FAN FM w centrum wydarzeń Grupy RMF FAN FM
 
 
   





W środę, 29 czerwca 2005 roku, warszawski Plac Zamkowy zmienił się nie do poznania. Za sprawą Wehikułu Czasu RMF FM, to historyczne miejsce przeniosło się w lata trzydzieste XX wieku. Warszawiacy i przybyli do stolicy turyści mogli poczuć klimat tamtych czasów. Atrakcji było co nie miara, a cała zabawa i walka o współczesnej konstrukcji auto Chevrolet Spark rozpoczęła się wczesnym rankiem.

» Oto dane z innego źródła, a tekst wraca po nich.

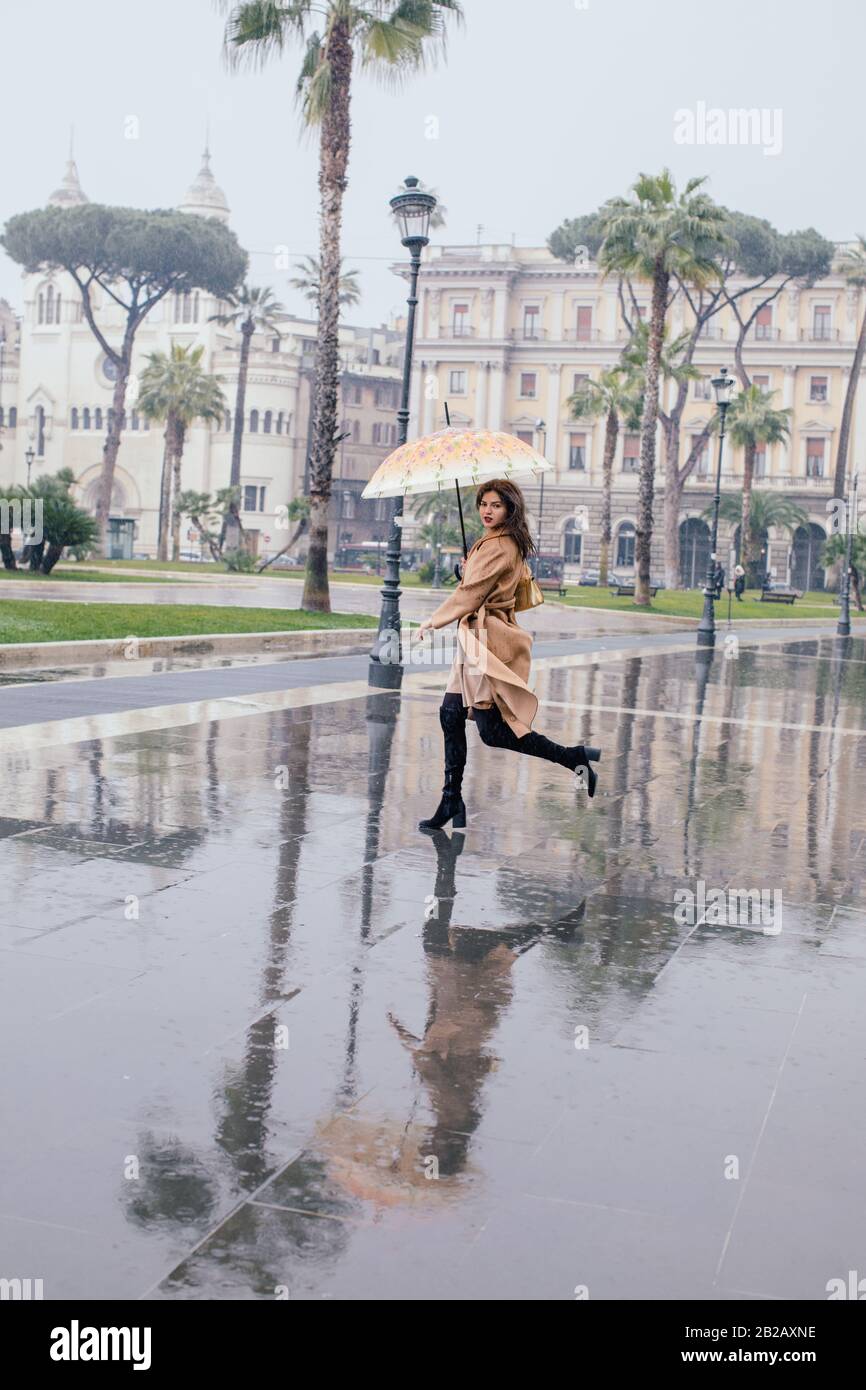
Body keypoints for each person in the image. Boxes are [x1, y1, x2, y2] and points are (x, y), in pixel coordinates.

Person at [415, 479, 601, 832]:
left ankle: (573, 758)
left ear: (510, 508)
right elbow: (483, 585)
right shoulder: (497, 542)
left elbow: (470, 595)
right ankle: (450, 799)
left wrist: (433, 619)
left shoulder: (500, 545)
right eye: (483, 503)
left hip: (486, 641)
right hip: (475, 637)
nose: (487, 510)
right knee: (450, 714)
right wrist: (468, 568)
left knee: (491, 731)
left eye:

Warszawa to drugie miasto na trasie Wehikułu Czasu RMF FM. Pierwszym przystankiem tej niezwykłej maszyny umożliwiającej podróże w czasie były Katowice.

Tuż przed godziną 10.00 rozpoczęło się typowanie kwadratu na mapie Warszawy, w którym umieszczono Wehikuł Czasu. Słuchacze RMF FM wielokrotnie próbowali trafić we właściwe pole. Z minuty na minutę emocje rozsły, gdyż nagrodą za poprawne wytypowanie było 1000zł.

Tuż przed 11.00 słuchacze RMF FM trafili w kwadrat B4 oraz B5 - jednak jak obwieściła Małgorzata Kościelniak było to tylko "gorąco". Warszawiacy wyposażeni w mapy drukowane w Super Expresie oraz na stronach www.lato.interia.pl podążyli w kierunku wyznaczonym przez kwadraty B4 i B5 by zbliżyć się do epicentrum.

Kilka minut po 11.00 cała Polska usłyszała, że właściwym kwadratem jest A4 i tam wszyscy poszukujący Wehikułu Czasu natychmiast się skierowali.

Poszukiwacze Bramy Czasu dotarli na Rynek Starego Miasta, gdzie tuż obok Syrenki ujrzeli niezwykły kształt Wehikułu Czasu. By zyskać pierwszą część hasła - przepustki do walki o samochód Chevrolet Spark - trzeba było przejść przez Bramę Czasu. Wiele osób robiło to z wielką obawą. Być może bali się, że zostaną przeniesieni do innej epoki. Uspokajali się oni dopiero, gdy widzieli, że inni przechodzący przez Wehikuł nie znikają a otrzymują tylko bilet z wydrukowaną pierwszą częścią hasła.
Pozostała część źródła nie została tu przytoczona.